Wednesday, October 15, 2014

Taking the Historiann Book Challenge

Last week, the New York Times interviewed Civil War historian James McPherson about -- books! McPherson is a prolific scholar and a wonderful writer--Battle Cry of Freedom is a classic--and he is also coming out with a new biography of Jefferson Davis. But as historian and blogger Historiann pointed out, the interview presents a very narrow view of what historical scholarship looks like in 2014. Historiann followed this up with an interview of her own and challenged other historians to do the same. And they did!  I can never resist a book meme, though I come a little late to the party (or rather, I have been meaning to post this since last Friday!) so without further ado, here is my response to the #historiannchallenge.  

What books are currently on your night stand [i.e. your personal on-deck]?
Sarah Waters, The Paying Guests (which looks amazing -- and the NPR review only got me more excited) and Michelle Alexander, The New Jim Crow. 

What was the last truly great book you read?
Isabel Wilkerson, The Warmth of Other Suns: The Epic Story of America's Great Migration is masterful. If you are going to read one book of American history this year, read this. I have been saying that since 2012 and I mean it. From a writing perspective, I also think Warmth is a fantastic model of a different way to structure a work of history. I talked with Wilkerson at the OAH this past spring about how she came up with the structure. Wilkerson stretches the histories of her main characters out over the length of the book, then breaks them up with interstitial chapters that reiterate and carry forward her larger argument and the overarching historical narrative into which the stories of her core characters fit.

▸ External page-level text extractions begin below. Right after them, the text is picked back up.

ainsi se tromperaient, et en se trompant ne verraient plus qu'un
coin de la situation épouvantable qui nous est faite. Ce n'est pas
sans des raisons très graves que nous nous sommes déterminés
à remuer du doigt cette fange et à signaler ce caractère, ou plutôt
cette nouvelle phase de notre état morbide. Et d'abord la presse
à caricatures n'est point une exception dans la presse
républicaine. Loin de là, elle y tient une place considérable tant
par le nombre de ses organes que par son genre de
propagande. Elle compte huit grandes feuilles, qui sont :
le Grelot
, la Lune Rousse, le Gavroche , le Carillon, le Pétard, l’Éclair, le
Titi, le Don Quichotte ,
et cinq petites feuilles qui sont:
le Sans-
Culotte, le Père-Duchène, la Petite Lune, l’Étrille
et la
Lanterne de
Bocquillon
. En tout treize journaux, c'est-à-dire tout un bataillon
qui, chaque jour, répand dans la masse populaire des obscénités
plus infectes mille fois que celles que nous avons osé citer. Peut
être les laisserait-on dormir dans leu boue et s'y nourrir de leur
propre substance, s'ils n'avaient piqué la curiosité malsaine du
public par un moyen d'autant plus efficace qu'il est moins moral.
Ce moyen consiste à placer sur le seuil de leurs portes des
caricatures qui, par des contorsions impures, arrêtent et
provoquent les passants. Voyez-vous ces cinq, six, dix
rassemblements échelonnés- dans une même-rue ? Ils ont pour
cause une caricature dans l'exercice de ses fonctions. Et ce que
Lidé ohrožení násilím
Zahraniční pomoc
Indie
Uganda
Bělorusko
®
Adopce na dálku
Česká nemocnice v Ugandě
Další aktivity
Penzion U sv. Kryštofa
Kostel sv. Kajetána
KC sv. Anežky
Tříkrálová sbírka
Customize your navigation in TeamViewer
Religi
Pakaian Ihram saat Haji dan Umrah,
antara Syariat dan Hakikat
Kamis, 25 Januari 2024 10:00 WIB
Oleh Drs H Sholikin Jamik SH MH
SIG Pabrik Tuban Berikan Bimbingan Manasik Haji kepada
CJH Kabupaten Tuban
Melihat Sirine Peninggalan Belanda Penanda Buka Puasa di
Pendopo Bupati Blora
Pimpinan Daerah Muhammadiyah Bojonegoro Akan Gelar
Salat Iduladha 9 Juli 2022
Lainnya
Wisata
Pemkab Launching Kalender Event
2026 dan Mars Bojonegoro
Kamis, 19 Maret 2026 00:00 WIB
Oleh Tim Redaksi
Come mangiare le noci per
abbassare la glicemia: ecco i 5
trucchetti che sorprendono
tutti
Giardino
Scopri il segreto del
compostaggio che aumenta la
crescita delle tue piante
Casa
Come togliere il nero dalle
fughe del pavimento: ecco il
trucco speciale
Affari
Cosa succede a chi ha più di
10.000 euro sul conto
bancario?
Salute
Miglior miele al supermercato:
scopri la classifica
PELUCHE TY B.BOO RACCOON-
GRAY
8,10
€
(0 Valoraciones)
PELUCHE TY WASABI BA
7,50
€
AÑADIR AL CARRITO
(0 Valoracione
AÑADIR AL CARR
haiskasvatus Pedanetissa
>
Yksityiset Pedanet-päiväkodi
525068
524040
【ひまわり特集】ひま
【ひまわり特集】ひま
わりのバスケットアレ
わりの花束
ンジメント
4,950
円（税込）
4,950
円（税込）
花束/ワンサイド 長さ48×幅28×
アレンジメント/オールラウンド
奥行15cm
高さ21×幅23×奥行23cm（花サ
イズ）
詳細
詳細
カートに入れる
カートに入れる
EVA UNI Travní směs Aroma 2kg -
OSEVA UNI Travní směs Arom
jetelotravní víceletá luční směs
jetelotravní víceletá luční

She explained that in her struggle to invent her own structure, she looked to a range of models, particularly fiction. In fact, the interstitial chapter idea was inspired by John Steinbeck’s The Grapes of Wrath. I think this is such great advice, to look for writing models across literary genres, which is especially important for historians who want to speak to a broader, nonacademic audience.

Side note: I also was extremely taken by Leslie Chang, Factory Girls, which I read this summer. I love really smart, well-researched contemporary nonfiction. Chang weaves her own family history into this exploration of the young women who are the majority of Chinese migrant laborers and who are transforming modern China. Without flinching from the abuses and excesses of global capitalism, she pushes back against a tendency to paint these women as passive victims, instead exploring their motivations, struggles, and strategies for "making it" in the new China. 

Who are the best historians writing today? 
I hate “best” questions, but that is what this meme is all about, right? And so without further ado: Jill Lepore. Collect them all. I love scholars who can do really creative but compelling things with unusual or limited sources.